Try to find and remove skunk vine before it has time to make flowers and seed, as in this photo. Photo by Chris Evans, University of Illinois, Bugwood.org.

Second, untwine the vine from reachable vegetation and follow it back to the ground where you may be able to dig out its roots. If in a tree, pull the vine from the tree or cut it and then follow the vine to where the root is.

Third, carefully dispose of plant remains by bagging and placing in the trash. Skunk vine can spread vegetatively from stems that remain on the soil or by seed, which is probably spread by birds. Do not compost any of the plant. Do not place debris in a brush pile.

Fourth, if you cannot trace the plant back to its roots, pile the vine that you have pulled from a tree and spray it with an herbicide like Round-up while still connected to its roots. The leaves will absorb the herbicide and carry it down to the roots. Follow label instructions. Be careful of nearby vegetation. Herbicide treatment is more effective during the growing season, late spring and summer.

Skunk vine is more noticeable when it is blooming. It sports small tubular, light grayish pink or lilac flowers with red centers. If you see it in bloom, act fast because those multiple flowers will soon be producing abundant fruit that is small, spherical, and shiny brown, each containing two black seeds. They hang in clusters. A single large vine produces thousands of seeds in a single growing season. Remember to bag and discard those clusters of small brown fruit.

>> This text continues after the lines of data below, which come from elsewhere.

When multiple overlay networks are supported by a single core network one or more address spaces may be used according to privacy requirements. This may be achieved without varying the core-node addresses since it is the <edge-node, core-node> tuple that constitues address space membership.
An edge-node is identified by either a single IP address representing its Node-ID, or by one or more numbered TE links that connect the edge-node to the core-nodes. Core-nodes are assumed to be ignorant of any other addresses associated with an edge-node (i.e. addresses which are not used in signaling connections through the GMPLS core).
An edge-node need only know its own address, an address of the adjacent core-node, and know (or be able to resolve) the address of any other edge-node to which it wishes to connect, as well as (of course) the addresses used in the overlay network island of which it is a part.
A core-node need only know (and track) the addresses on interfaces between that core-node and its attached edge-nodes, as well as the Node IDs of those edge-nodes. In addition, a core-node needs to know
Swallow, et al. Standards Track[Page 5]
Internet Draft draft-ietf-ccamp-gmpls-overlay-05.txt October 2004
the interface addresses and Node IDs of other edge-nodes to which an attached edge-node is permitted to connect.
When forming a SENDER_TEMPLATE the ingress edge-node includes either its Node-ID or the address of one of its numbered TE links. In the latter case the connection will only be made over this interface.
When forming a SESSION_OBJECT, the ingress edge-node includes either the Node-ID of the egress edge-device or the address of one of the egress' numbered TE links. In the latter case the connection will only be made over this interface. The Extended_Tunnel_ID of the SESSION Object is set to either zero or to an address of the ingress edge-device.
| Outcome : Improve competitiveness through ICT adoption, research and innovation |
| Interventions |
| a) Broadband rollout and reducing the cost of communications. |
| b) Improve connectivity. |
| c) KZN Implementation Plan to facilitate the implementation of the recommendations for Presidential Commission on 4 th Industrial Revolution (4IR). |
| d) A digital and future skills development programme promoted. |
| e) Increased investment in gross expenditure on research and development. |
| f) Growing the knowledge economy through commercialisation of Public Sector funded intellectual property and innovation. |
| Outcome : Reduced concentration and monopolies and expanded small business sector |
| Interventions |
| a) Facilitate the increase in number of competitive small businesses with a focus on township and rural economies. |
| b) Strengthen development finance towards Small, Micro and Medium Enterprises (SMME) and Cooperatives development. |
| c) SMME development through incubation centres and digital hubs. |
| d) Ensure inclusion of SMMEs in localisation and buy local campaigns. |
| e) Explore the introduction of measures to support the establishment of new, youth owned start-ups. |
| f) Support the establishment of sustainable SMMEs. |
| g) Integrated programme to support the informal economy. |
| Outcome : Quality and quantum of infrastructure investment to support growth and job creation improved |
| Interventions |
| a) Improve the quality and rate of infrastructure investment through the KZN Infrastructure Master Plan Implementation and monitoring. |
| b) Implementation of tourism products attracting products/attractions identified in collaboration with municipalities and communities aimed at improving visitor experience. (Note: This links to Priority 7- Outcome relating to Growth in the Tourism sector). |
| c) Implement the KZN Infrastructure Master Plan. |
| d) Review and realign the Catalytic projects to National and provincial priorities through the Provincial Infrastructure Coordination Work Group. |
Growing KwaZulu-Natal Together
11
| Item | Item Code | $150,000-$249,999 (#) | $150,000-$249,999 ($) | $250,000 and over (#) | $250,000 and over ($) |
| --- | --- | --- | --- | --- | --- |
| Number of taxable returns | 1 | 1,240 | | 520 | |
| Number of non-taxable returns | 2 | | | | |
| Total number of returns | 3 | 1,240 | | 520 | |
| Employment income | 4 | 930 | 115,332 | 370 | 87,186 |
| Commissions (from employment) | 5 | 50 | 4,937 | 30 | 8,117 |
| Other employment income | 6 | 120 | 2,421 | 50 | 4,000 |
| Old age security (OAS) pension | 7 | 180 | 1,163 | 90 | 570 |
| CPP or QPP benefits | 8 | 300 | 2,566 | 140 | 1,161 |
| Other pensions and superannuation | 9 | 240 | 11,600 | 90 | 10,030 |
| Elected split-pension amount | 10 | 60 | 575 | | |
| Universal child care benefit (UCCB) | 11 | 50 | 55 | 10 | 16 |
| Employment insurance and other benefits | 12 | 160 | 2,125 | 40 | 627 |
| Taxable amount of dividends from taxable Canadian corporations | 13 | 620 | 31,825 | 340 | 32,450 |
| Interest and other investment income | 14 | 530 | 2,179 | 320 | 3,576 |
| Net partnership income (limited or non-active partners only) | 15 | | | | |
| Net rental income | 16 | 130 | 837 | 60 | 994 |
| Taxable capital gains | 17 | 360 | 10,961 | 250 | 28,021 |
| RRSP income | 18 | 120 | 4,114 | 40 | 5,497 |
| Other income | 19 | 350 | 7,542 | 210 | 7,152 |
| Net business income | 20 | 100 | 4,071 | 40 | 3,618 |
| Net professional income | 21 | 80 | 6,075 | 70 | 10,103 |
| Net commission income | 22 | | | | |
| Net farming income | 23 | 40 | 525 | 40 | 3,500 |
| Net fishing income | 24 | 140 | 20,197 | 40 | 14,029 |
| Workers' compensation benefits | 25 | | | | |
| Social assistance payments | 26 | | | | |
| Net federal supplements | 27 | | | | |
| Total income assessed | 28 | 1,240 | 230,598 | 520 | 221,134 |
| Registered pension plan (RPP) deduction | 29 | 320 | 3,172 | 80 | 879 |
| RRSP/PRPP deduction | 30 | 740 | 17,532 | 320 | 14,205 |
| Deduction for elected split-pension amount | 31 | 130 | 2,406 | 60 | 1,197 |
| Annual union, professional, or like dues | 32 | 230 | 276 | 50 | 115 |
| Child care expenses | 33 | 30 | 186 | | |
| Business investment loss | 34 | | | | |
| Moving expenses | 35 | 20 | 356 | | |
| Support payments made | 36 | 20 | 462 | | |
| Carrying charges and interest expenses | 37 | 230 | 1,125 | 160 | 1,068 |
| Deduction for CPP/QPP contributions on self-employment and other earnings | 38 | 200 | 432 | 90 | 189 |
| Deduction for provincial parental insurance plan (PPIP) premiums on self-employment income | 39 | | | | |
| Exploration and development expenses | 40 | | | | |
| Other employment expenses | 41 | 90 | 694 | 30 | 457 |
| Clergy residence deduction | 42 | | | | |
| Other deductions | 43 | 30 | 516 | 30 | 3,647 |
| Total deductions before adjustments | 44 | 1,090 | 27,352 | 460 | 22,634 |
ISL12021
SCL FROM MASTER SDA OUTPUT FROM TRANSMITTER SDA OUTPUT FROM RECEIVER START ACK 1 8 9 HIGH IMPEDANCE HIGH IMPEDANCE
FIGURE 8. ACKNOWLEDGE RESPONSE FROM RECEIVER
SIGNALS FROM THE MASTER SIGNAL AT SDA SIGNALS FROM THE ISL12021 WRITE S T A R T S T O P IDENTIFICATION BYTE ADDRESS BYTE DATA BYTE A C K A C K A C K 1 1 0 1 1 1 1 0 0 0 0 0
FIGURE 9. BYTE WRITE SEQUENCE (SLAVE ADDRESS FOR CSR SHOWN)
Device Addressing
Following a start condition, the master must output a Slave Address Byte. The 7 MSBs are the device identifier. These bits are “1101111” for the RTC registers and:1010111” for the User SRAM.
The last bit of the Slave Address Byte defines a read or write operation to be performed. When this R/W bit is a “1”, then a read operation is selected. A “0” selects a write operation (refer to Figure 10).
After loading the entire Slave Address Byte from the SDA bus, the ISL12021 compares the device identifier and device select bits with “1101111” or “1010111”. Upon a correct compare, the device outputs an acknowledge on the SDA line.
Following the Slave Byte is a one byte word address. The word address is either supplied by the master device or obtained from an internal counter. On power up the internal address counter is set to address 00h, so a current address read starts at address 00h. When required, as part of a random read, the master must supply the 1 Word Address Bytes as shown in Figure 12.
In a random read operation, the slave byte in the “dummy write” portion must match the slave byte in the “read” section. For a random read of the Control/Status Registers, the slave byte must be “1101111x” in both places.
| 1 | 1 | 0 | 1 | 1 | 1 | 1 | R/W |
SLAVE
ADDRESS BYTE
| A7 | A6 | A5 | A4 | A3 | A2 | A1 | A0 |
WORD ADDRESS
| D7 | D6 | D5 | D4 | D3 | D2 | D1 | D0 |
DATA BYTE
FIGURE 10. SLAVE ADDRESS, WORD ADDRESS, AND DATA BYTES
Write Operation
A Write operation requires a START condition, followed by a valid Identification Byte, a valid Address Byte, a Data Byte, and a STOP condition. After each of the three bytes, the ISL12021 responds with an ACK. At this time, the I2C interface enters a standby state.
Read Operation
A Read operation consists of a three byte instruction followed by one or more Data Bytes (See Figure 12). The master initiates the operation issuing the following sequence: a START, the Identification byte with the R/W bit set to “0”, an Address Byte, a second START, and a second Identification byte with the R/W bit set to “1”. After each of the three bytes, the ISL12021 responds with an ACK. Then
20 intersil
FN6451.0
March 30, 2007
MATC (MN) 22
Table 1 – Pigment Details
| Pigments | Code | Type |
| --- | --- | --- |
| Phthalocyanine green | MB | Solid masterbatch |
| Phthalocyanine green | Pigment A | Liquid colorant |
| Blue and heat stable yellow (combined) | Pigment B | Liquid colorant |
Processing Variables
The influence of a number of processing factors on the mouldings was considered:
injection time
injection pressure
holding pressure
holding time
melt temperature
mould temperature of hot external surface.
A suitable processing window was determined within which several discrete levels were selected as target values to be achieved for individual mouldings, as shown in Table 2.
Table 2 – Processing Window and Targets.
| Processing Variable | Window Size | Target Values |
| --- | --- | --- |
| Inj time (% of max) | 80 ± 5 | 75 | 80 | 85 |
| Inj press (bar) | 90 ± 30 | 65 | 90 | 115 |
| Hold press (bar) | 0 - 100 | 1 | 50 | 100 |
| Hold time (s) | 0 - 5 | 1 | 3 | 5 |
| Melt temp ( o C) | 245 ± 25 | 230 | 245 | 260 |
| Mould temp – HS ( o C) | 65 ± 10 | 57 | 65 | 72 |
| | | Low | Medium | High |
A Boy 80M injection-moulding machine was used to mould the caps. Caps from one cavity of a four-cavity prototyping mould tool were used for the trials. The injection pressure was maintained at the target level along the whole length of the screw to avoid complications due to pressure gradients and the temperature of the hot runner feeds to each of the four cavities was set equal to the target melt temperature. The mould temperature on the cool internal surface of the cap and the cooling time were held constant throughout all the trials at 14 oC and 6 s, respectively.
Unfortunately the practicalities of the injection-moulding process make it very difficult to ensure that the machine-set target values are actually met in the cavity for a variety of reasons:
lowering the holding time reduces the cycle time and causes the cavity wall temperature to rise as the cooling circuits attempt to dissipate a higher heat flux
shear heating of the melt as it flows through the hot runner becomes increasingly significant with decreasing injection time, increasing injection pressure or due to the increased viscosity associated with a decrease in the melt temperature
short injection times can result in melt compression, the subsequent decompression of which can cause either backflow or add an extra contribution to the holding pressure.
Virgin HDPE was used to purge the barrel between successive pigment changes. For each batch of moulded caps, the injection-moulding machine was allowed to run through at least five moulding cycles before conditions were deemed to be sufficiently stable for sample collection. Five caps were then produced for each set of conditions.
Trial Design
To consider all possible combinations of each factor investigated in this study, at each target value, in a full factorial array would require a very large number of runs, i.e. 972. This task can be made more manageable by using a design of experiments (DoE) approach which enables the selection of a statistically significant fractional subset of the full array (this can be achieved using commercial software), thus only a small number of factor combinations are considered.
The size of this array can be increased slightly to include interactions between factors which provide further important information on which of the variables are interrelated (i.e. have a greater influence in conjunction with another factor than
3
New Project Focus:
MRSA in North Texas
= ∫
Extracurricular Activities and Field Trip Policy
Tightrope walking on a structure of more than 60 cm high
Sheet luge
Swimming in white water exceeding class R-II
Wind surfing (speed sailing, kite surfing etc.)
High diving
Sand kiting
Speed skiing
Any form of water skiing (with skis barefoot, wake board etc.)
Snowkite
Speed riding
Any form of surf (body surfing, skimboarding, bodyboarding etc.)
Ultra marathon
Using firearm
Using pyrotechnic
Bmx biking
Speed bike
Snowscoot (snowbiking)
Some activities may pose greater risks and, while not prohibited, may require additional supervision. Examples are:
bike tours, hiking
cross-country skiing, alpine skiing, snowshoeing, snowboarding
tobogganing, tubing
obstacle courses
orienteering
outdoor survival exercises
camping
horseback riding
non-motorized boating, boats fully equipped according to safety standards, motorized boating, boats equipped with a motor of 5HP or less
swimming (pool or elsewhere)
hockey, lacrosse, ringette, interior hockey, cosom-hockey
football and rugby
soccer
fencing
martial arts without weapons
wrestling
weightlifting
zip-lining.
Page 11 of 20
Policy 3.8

The flowers of a single large skunk vine can produce thousands of seeds in a single growing season. Photo by Peggy Greb, USDA Agricultural Research Service, Bugwood.org.

Why is this important? Skunk vine, native to Asia, was brought to Florida in 1897 as a potential fiber crop and was soon reported to be a ‘troublesome weed’. It is now listed on the Florida Noxious Weed List by the Florida Department of Agriculture, which means it cannot be sold, grown, imported, or transported. Too late! In 1993 it was labeled a Category I invasive species, which means that it is altering native plant communities by displacing native species or changing community structures or ecological functions, resulting in documented ecological damage.

Skunk vine, if not controlled, will eventually engulf native trees, shrubs, and herbaceous plants. Its dense layer of leaves prevents sunlight from reaching the leaves of native plants. Our yards and natural areas begin to lose biodiversity as they are covered by skunk vine and other invasive vines such as Japanese climbing fern, English ivy, Asiatic jasmine, cat’s claw vine, Chinese wisteria, and others. With the loss of diversity of native vegetation, we lose the diversity of native insects which cannot digest plants that evolved in another part of the world. Less diversity in insects means less diversity in birds and other wildlife.

Protect the plants in your yard from skunk vine. Learn to recognize it while it is young for easy removal. Keep it from spreading into your neighbor’s yard and into our parks and natural areas. Seek and destroy!